═══ DATASET RECORDS ═══

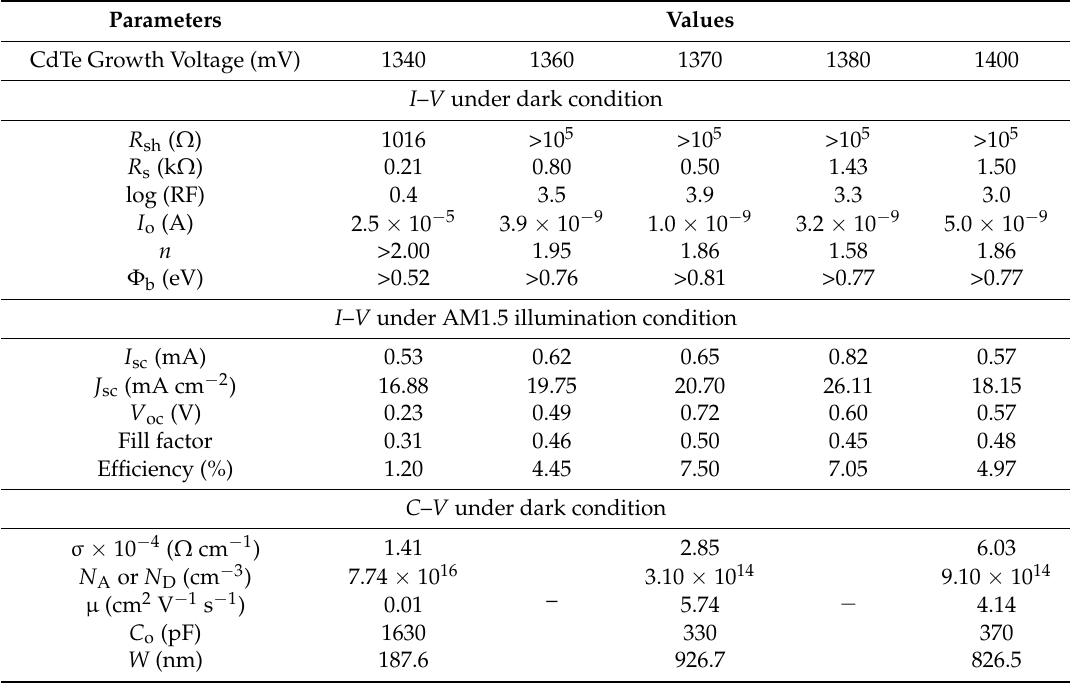
Table 2. Summary of device parameters obtained from I – V (both under illuminated and dark conditions) and C – V (dark condition) for simple CdS/CdTe-based solar cells grown at different growth voltages in the vicinity of V i = 1370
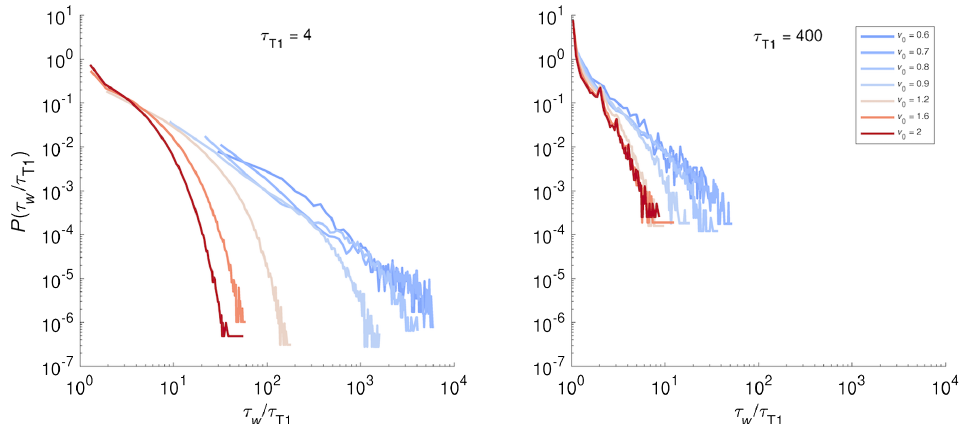
values. The distributions at small τ and v 0 near glass transition are much T 1 T 1 value. The colors follow the T 1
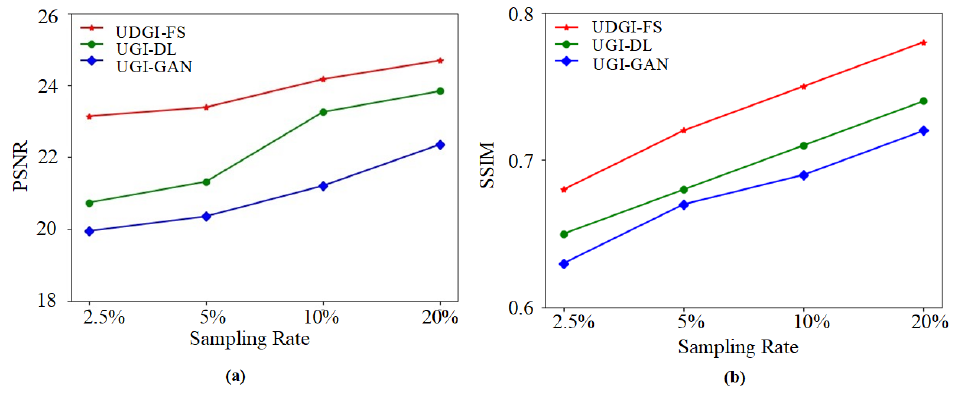
Figure 15. The PSNRs and SSIMs of the reconstructed shark images of UDGI-FS, UGI-DL, and UGI-GAN at different sampling rates. ( a ) PSNRs of the reconstructed shark images of UDGI-FS, UGI-DL, and UGI-GAN at different sampling rates; ( b ) SSIMs of the reconstructed shark images of UDGI-FS, UGI-DL, and UGI-GAN at different sampling rates.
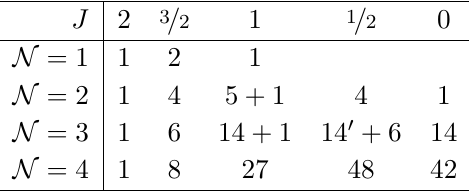
Table 1 . USp(2 N ) representations of spin J content of Weyl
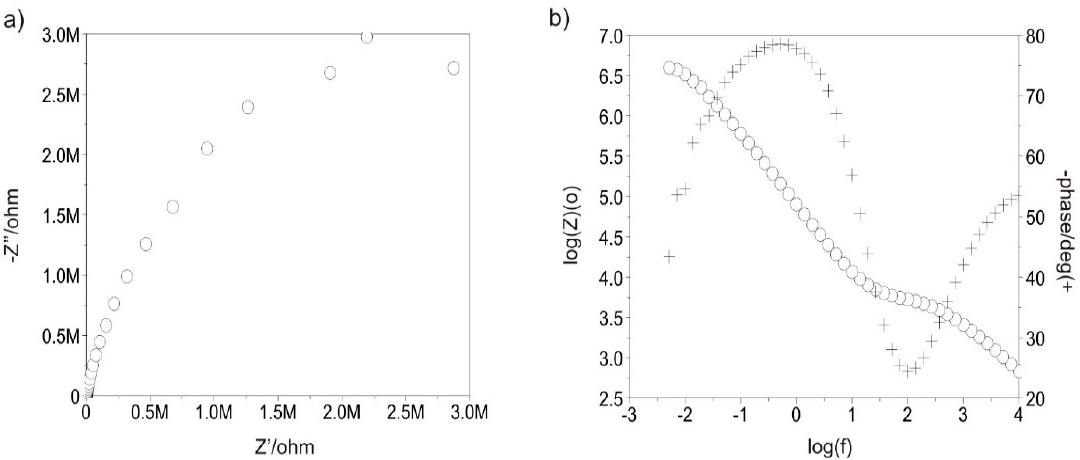
Figure 12. Sand-blasted sample with the DLC coating: ( a ) Nyquist diagram and ( b ) Bode diagram. ◦ : log(Z); + : -phase / deg.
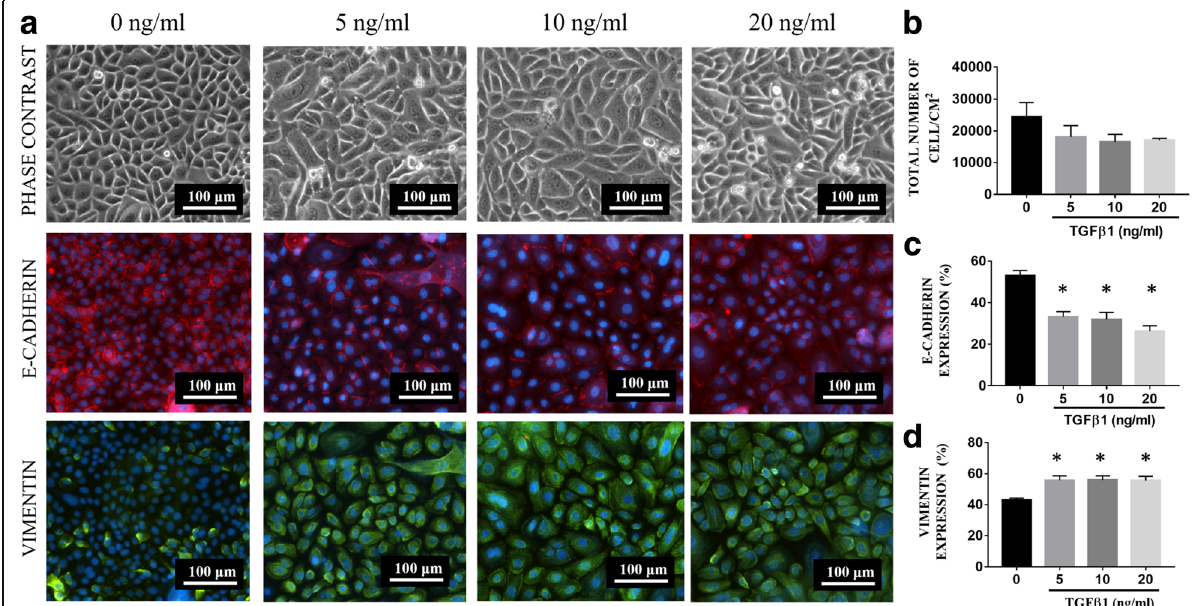
Fig. 2 a Phase-contrast and fluorescence microscope image of RECs treated with 0, 5, 10 and 20 ng/ml of TGF β 1. b Total number of cells after a 24-h treatment with 0, 5, 10 and 20 ng/ml. There is a reduction in the total number of cells after 24 h of treatment in all the experimental groups compared with the control (0 ng/ml). c Vimentin expression. d E-cadherin expression. * P < 0.05 indicates a significant difference compared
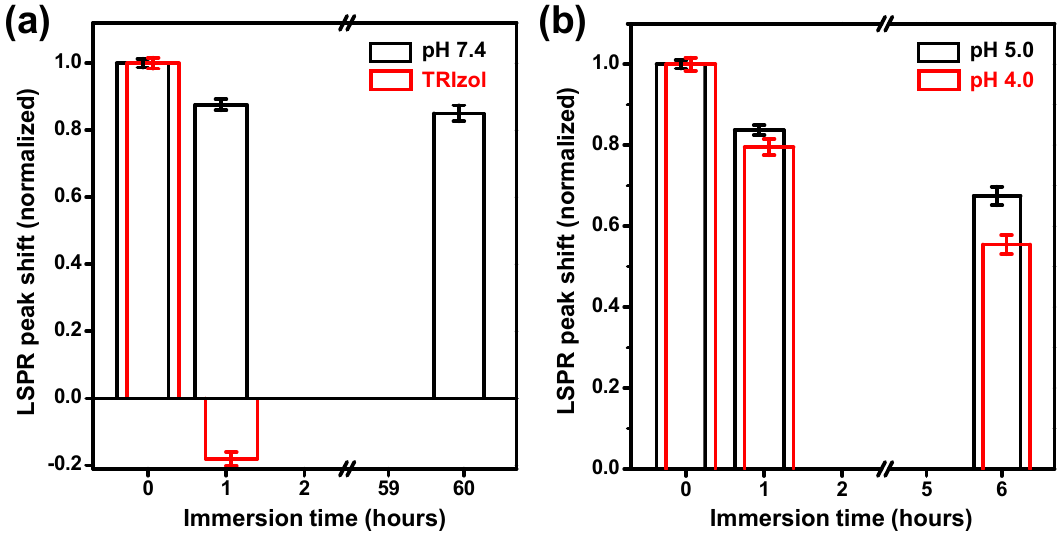
Figure 4. Normalized LSPR peak shifts measured by exosome-coated DAS arrays. After dip-coating thrice with exosomes, the samples were immersed in a TRIzol reagent (red bars in ( a )) and buffer solutions with pH 7.4 (black bars in ( a )), 5.0 (black bars in ( b )), and 4.0 (red bars in ( b )). The peak shifts were divided by the initial shift values, measured after dip-coating thrice with exosomes for each sample.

═══

ASSIGNMENT: Where a line above contains the word "Figure", copy that line.

EXERCISE RESPONSE:
Figure 15. The PSNRs and SSIMs of the reconstructed shark images of UDGI-FS, UGI-DL, and UGI-GAN at different sampling rates. ( a ) PSNRs of the reconstructed shark images of UDGI-FS, UGI-DL, and UGI-GAN at different sampling rates; ( b ) SSIMs of the reconstructed shark images of UDGI-FS, UGI-DL, and UGI-GAN at different sampling rates.
Figure 12. Sand-blasted sample with the DLC coating: ( a ) Nyquist diagram and ( b ) Bode diagram. ◦ : log(Z); + : -phase / deg.
Figure 4. Normalized LSPR peak shifts measured by exosome-coated DAS arrays. After dip-coating thrice with exosomes, the samples were immersed in a TRIzol reagent (red bars in ( a )) and buffer solutions with pH 7.4 (black bars in ( a )), 5.0 (black bars in ( b )), and 4.0 (red bars in ( b )). The peak shifts were divided by the initial shift values, measured after dip-coating thrice with exosomes for each sample.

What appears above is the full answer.